=== ENTRIES SHOWN ===

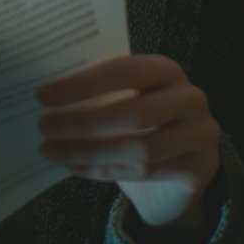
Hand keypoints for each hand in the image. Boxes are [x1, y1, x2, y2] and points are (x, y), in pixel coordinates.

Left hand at [36, 54, 220, 228]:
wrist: (183, 159)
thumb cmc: (142, 118)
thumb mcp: (124, 96)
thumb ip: (97, 92)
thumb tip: (45, 97)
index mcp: (166, 69)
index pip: (122, 71)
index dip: (81, 84)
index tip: (42, 95)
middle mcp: (190, 99)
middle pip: (134, 113)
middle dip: (82, 122)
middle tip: (43, 126)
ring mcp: (201, 135)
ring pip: (139, 149)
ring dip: (88, 151)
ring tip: (49, 150)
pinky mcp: (201, 169)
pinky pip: (145, 174)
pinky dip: (102, 170)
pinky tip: (72, 166)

===

◆ TASK ◆
Find each line in the data above with the word "pinky", then copy it.

◆ RESPONSE BOX ◆
pinky mcp: (201, 169)
pinky pip: (145, 174)
pinky dip: (102, 170)
pinky tip: (72, 166)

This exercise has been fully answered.